The White House is trying to regulate AI without regulating AI, and the contradiction is louder than the policy.
The Summary
- White House Chief of Staff Susie Wiles says the administration won't pick winners in AI, while simultaneously the administration considers creating a working group to oversee new AI model releases
- White House officials have already briefed executives from Anthropic, Google, and OpenAI on oversight plans, signaling this is further along than just discussion
- Tech policy experts warn that executive-order-based oversight could slow innovation and should come from legislation instead
- This marks a reversal from Trump's deregulation stance, driven by pressure from national security officials worried about systems like Anthropic's Mythos
The Signal
The Trump administration is running two conflicting AI narratives at once. Chief of Staff Susie Wiles told reporters the government would avoid picking winners and losers, the kind of free-market language you'd expect from an administration that spent its early days gutting Biden-era AI safety rules. But behind closed doors, the White House is already briefing top AI companies on plans for a working group that would vet new models before release.

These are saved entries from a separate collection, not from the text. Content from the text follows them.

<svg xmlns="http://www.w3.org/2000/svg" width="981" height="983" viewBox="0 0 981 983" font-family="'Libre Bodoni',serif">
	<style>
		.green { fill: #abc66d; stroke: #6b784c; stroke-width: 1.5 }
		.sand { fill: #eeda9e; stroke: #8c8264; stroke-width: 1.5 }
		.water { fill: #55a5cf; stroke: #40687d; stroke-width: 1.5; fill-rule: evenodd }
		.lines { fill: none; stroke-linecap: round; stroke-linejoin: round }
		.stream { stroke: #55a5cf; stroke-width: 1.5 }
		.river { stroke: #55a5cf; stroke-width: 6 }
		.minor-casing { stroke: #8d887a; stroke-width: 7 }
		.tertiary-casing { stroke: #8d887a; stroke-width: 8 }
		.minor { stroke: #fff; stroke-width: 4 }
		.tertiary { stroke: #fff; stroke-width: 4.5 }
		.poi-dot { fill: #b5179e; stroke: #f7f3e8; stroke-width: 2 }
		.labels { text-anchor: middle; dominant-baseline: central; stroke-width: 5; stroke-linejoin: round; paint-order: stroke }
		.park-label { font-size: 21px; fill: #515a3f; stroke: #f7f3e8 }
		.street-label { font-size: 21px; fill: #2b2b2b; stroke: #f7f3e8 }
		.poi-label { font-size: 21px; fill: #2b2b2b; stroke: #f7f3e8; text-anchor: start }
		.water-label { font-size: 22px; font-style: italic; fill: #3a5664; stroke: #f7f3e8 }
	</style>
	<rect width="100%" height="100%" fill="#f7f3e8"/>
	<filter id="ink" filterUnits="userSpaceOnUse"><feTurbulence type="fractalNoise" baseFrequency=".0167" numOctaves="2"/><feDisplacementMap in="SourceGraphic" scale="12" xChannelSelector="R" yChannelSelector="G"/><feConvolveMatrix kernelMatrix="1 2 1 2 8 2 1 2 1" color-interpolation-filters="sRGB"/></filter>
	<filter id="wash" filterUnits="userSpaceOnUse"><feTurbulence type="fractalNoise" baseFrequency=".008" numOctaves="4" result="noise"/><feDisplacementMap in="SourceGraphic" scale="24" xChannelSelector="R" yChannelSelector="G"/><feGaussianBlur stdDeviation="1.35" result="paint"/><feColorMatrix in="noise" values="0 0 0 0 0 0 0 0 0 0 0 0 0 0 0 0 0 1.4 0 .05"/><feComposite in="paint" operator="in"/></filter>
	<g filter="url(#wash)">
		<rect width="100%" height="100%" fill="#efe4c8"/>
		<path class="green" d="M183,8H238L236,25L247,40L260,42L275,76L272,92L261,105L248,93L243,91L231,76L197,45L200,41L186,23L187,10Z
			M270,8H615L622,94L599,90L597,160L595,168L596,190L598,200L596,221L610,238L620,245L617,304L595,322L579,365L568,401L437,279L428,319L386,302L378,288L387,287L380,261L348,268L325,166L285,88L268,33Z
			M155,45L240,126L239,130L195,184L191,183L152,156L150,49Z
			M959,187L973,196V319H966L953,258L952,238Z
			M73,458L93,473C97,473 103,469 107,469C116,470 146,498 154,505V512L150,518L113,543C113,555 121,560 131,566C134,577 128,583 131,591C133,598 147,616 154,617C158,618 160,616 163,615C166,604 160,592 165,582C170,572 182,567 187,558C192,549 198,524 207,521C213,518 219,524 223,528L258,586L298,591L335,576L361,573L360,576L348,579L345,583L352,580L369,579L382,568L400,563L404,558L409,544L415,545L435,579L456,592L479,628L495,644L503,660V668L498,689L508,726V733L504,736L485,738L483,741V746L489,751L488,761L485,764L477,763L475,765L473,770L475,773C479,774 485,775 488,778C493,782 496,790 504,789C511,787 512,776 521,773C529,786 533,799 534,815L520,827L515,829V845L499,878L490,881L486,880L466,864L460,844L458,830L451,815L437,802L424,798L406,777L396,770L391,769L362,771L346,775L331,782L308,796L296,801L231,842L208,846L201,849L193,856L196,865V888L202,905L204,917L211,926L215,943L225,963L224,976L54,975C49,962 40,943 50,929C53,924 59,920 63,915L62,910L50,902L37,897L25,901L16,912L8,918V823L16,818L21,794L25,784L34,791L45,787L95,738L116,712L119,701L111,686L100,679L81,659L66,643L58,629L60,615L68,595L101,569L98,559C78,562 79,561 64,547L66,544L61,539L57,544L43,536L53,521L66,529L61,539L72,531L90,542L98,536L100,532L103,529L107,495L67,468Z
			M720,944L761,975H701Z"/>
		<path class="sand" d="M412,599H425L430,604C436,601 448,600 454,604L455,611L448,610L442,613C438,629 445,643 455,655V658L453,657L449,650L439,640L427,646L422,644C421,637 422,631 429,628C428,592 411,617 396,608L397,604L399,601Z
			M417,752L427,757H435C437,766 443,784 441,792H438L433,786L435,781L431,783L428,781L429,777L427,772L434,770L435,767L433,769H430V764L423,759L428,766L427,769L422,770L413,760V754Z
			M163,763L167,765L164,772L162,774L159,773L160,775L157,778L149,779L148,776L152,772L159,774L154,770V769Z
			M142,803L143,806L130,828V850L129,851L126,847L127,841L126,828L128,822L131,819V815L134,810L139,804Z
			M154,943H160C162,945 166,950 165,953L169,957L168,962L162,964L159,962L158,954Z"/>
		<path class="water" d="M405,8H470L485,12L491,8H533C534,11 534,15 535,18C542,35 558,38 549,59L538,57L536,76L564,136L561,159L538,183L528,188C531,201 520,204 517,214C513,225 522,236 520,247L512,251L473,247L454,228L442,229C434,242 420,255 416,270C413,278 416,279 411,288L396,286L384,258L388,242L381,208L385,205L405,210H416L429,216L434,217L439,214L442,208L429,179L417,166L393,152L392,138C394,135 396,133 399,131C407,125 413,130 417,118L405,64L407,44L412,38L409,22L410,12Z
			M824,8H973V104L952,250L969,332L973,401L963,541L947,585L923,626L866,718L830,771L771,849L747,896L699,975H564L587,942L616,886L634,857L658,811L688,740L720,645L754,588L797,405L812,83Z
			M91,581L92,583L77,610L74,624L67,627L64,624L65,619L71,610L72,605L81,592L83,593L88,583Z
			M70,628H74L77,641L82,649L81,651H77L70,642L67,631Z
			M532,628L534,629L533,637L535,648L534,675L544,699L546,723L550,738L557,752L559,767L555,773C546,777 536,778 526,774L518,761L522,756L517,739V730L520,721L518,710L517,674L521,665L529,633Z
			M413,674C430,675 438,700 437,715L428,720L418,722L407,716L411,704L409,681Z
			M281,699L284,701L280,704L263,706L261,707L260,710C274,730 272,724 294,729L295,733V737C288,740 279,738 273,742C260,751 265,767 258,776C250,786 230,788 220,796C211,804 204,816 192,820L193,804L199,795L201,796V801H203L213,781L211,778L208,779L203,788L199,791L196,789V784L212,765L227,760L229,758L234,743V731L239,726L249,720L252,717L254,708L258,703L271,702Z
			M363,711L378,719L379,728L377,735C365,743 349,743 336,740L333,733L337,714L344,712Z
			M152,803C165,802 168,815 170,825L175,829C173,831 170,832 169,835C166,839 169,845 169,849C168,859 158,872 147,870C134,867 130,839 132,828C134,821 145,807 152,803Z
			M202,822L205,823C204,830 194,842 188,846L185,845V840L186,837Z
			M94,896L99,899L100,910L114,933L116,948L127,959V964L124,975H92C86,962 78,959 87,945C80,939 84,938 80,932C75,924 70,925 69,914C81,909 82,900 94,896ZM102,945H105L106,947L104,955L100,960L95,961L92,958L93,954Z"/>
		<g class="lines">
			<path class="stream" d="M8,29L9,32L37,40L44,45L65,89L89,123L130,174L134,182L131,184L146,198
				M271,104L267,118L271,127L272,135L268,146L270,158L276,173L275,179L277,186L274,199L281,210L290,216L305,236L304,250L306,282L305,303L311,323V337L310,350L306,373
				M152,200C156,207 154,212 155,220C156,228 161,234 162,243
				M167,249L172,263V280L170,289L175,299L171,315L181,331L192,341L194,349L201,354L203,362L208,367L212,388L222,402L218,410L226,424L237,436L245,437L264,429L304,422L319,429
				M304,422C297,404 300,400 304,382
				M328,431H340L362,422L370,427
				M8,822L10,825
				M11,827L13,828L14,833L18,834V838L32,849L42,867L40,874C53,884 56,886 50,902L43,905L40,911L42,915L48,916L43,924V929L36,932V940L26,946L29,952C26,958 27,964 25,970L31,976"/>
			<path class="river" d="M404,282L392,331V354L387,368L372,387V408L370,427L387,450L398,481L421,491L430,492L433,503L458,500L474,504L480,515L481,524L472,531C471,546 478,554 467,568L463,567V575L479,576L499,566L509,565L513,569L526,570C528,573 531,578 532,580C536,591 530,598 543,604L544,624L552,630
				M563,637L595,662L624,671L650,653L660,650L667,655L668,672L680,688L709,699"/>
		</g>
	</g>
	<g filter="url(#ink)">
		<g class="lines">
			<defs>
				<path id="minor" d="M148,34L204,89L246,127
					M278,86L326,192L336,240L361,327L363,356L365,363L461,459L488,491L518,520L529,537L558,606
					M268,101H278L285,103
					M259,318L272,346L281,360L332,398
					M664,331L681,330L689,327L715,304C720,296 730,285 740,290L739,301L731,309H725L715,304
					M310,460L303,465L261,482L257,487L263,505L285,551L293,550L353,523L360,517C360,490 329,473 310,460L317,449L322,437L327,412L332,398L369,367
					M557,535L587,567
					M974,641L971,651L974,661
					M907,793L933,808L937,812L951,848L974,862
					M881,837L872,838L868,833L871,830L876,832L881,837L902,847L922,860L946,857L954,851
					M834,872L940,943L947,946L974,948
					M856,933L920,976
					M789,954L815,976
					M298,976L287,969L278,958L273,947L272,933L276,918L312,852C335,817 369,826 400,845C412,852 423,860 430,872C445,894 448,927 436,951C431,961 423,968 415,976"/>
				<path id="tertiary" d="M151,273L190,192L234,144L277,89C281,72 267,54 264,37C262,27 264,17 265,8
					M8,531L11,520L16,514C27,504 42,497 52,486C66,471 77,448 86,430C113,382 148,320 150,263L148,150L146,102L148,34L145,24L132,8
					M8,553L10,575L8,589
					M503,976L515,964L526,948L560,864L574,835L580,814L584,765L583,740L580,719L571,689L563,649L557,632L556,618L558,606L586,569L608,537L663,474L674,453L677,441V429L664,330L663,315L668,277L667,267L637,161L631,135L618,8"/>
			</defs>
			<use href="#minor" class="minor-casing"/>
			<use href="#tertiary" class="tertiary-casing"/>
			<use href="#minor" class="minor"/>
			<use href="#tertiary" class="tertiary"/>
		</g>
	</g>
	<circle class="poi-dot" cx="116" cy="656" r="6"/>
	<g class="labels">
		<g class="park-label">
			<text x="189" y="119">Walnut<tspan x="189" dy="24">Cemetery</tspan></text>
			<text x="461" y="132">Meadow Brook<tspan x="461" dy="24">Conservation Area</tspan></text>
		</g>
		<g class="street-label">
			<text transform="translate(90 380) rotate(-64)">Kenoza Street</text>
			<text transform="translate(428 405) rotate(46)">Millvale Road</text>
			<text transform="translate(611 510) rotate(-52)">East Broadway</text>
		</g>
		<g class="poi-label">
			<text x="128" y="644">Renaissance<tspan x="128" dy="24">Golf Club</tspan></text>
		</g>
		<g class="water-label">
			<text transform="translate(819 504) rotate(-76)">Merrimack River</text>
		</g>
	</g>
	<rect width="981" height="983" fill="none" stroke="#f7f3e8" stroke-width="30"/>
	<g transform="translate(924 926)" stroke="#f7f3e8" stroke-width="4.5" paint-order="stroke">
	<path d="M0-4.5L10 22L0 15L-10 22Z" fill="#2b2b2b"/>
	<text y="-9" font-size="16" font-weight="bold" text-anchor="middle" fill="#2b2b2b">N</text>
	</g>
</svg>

That's not avoiding picking winners. That's becoming the gatekeeper.
"Executive-order-based oversight could slow innovation and should come from legislation instead."
The timing matters. National security officials and tech analysts have been pressing the administration to consider risks from powerful AI systems, particularly after capabilities like Anthropic's Mythos raised new questions about what happens when model capabilities outpace safety protocols. The China competitiveness argument, which dominated early 2025, is losing ground to the "we need guardrails before something breaks" argument.

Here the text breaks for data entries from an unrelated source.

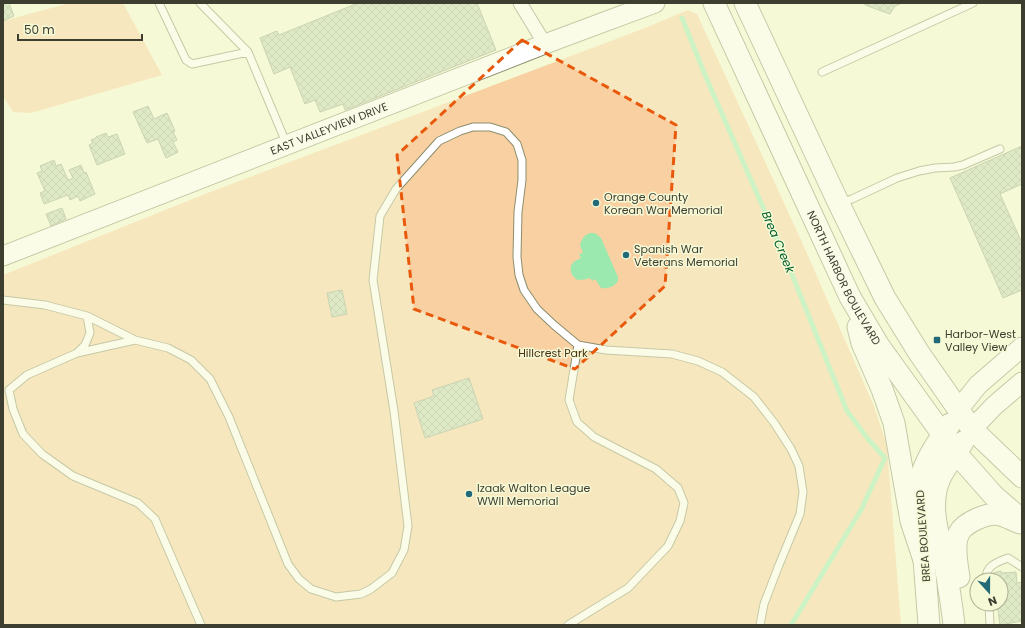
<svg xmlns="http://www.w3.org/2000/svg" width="1025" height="628" font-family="Poppins,sans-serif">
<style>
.green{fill:#f8d0a2}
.water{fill:#9ce9af}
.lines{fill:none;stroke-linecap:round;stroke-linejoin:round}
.stream{stroke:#9ce9af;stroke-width:5}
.building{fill:url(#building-cross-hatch);stroke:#95a687}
.lane-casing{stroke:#8c8e6d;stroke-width:9}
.street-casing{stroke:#8c8e6d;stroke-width:15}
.secondary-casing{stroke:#8c8e6d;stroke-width:21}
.primary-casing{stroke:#8c8e6d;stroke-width:23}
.lane{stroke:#fff;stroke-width:7}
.street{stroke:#fff;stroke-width:13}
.secondary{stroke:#fff;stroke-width:19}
.primary{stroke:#fff;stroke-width:21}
.marked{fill:none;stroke:#e8590c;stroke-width:3;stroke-dasharray:8 5;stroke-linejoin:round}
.poi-dot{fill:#226a77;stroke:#f6f9d5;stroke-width:1.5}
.labels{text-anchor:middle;stroke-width:3;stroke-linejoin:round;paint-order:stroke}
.street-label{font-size:11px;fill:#3d3e30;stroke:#f6f9d5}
.poi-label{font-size:11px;fill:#3d3e30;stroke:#f6f9d5;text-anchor:start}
.park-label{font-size:11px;fill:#473011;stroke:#f6f9d5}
.water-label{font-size:12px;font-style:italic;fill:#015e2b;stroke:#f6f9d5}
</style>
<defs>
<pattern id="building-cross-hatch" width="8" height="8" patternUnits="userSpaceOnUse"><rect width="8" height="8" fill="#c2d4b4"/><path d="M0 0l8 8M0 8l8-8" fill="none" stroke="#9fad93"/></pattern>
</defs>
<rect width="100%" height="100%" fill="#f6f9d5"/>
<!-- green -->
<path class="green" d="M70,3H123L162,75L31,113L13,112L3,96V21Z
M688,10L697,14L801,240L874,406L887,446L901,625H3V275L205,194L645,28Z"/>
<!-- water -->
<path class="water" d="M590,233H595L601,238L618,277V281C614,287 608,289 601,288L595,279L592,281L590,278C586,279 583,280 579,280C573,279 568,270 572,264C574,261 578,259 581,258L579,254L583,253L580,245C582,239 584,235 590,233Z"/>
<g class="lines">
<!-- stream -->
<path class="stream" d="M682,18L708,82L787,262L847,411L868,439L885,458L861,510L791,625"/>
</g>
<!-- building -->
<path class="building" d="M3,3H9L14,16L3,21Z
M358,3H477L496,50L345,110L343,104L320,112L315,100L305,104L290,67L274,74L260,38L277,31L279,35Z
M864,3H902L895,6L890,14L865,5Z
M148,106L154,119L167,113L175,131L173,132L177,140L173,142L178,152L166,158L158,139L147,143L133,112Z
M106,133L108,137L117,134L125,154L97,165L89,145L93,143L91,140L96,138V137Z
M1022,146V184L1000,194L1022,243V290L1003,298L950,178Z
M54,160L56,166L61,164L68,180L73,178L69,170L81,165L84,173L86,172L95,194L80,201L78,196L70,200L68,195L44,204L40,193L45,191L37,173L42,171L40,166Z
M62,208L66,219L51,226L46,214Z
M342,290L347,314L332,317L327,293Z
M469,378L483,419L425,438L414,403L434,396L432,390Z
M1001,571V573L1016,572L1017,583L1022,582V621L1000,625L997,604H1001V580H994L993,573Z"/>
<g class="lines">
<defs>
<path id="lane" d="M159,3L186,60L192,64L248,52
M200,3L248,52L287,145
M822,72L973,3
M841,203L852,199L897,178L919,171L935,168L954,167L963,165L1000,149
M3,300L45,305L87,316L135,340
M77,353L85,345L90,333L87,316
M986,580C985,566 997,562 1008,558L1022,567
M989,604L990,625
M201,625L155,519L138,503L73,476L42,454L23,434L13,409L9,390L27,375L77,353L135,340L168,348L191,360L210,379L229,417L288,564L299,579L311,589L336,597L361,594L371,589L392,573L404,550L408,526L394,411L373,280L380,216L396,189L439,141L460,131L473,127H490L506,132L517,144L522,160V180L518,212L517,257L519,275L524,290L537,309L554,325L578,345L606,350L672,354L698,361L722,372L754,397L775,424L791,449L799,466L803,492L800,514L779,565L764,604L760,625
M568,625L628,588L668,546L680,521L684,503L678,488L656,469L594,437L577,422L569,400L578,345"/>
<path id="street" d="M520,3L545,44"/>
<g id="secondary">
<path id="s1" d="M3,256L545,44L655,3"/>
<path d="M958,410L978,385L1022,347"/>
<path d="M972,429L994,406L1022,382"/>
</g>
<g id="primary">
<path id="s2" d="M714,3L850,297L879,346L956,453L994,496L1022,520"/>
<path d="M745,3L839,204L885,298L919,353L972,429L1022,477"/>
<path d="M858,327L862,343L882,389L894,423L911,521L924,560"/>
<path d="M920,513C919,501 918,488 921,476C927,457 939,440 950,424"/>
<path d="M923,546L929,625"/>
<path d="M959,577C957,565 953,544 959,533C964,523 989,511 1000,515C1007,516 1013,521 1020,523"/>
<path d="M954,625C952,605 948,584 945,564C939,535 927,504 941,476C946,466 957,452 963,442"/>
</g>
</defs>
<!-- lane casing -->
<use href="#lane" class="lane-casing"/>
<!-- street casing -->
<use href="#street" class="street-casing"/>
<!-- secondary casing -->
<use href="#secondary" class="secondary-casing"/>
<!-- primary casing -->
<use href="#primary" class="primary-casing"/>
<!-- lane -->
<use href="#lane" class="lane"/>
<!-- street -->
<use href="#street" class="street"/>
<!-- secondary -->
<use href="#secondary" class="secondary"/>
<!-- primary -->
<use href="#primary" class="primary"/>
</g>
<!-- marked area -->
<path d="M0 0H1025V628H0ZM522,40L676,125L665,286L575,369L414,309L397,155Z" fill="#f6f9d5" fill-opacity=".55" fill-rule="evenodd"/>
<path class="marked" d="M522,40L676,125L665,286L575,369L414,309L397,155Z"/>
<!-- markers -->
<g class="poi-dot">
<circle cx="596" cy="203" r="4"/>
<circle cx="626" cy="255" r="4"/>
<rect x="933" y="336" width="8" height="8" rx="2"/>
<circle cx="469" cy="494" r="4"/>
</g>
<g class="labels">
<!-- street labels -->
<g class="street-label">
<text dy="4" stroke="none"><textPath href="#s1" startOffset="350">EAST VALLEYVIEW DRIVE</textPath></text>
<text dy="4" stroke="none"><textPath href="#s2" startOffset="304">NORTH HARBOR BOULEVARD</textPath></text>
<text transform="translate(923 536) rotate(-94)" y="4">BREA BOULEVARD</text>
</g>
<!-- poi labels -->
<g class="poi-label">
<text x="604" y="201">Orange County<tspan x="604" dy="13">Korean War Memorial</tspan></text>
<text x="634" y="253">Spanish War<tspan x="634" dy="13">Veterans Memorial</tspan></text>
<text x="945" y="338">Harbor-West<tspan x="945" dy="13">Valley View</tspan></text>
<text x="477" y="492">Izaak Walton League<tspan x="477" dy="13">WWII Memorial</tspan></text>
</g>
<!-- park labels -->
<g class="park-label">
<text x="553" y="357">Hillcrest Park</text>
</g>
<!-- water labels -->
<g class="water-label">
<text transform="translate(778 242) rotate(67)" y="4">Brea Creek</text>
</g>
</g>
<!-- border -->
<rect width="1025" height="628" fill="none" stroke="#3d3e30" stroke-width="8"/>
<!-- north arrow -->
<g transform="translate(989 592) rotate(159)"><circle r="19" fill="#f6f9d5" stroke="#acae93"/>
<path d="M0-3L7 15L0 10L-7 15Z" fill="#226a77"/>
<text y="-6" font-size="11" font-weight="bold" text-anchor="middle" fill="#3d3e30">N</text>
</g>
<!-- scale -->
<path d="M18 34v6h124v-6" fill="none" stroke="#3d3e30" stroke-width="2"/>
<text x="24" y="34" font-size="12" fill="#3d3e30" stroke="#f6f9d5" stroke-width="3" paint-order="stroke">50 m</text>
</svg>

But here's the problem with doing this through executive order rather than legislation: it's policy by whim. One administration vets models, the next one doesn't. Tech policy experts quoted by Business Insider are already flagging this as a recipe for innovation slowdown without the legitimacy that comes from congressional action.
The bigger tell is who got the briefing. Anthropic, Google, OpenAI. The three companies already at the frontier. If you're not picking winners, why is the working group composition being negotiated with the incumbents? The companies with the most to lose from fast-moving competitors are the ones helping design the oversight structure. That's not neutral. That's regulatory capture before the regulation even exists.
Key contradictions:
- Free market rhetoric vs. pre-release vetting reality
- Deregulation stance vs. new oversight working groups
- Incumbent companies helping design the rules they'll be judged by
What's actually happening here is the White House trying to split the difference between the "move fast" wing and the "break things is terrifying" wing. They want to claim they're fostering innovation while also claiming they're taking risks seriously. The result is a policy position that satisfies neither and commits to nothing concrete.
The Implication
Watch who ends up on that working group. If it's dominated by Anthropic, Google, and OpenAI execs, you'll know this is about moat-building, not safety. If legislation doesn't follow within six months, you'll know this executive order approach is designed to be flexible enough to ignore when convenient.
For anyone building in AI right now, the message is clear: the rules are being written in real time by the people who already won the last round. If you're not in those rooms, you're not designing your future, you're inheriting someone else's.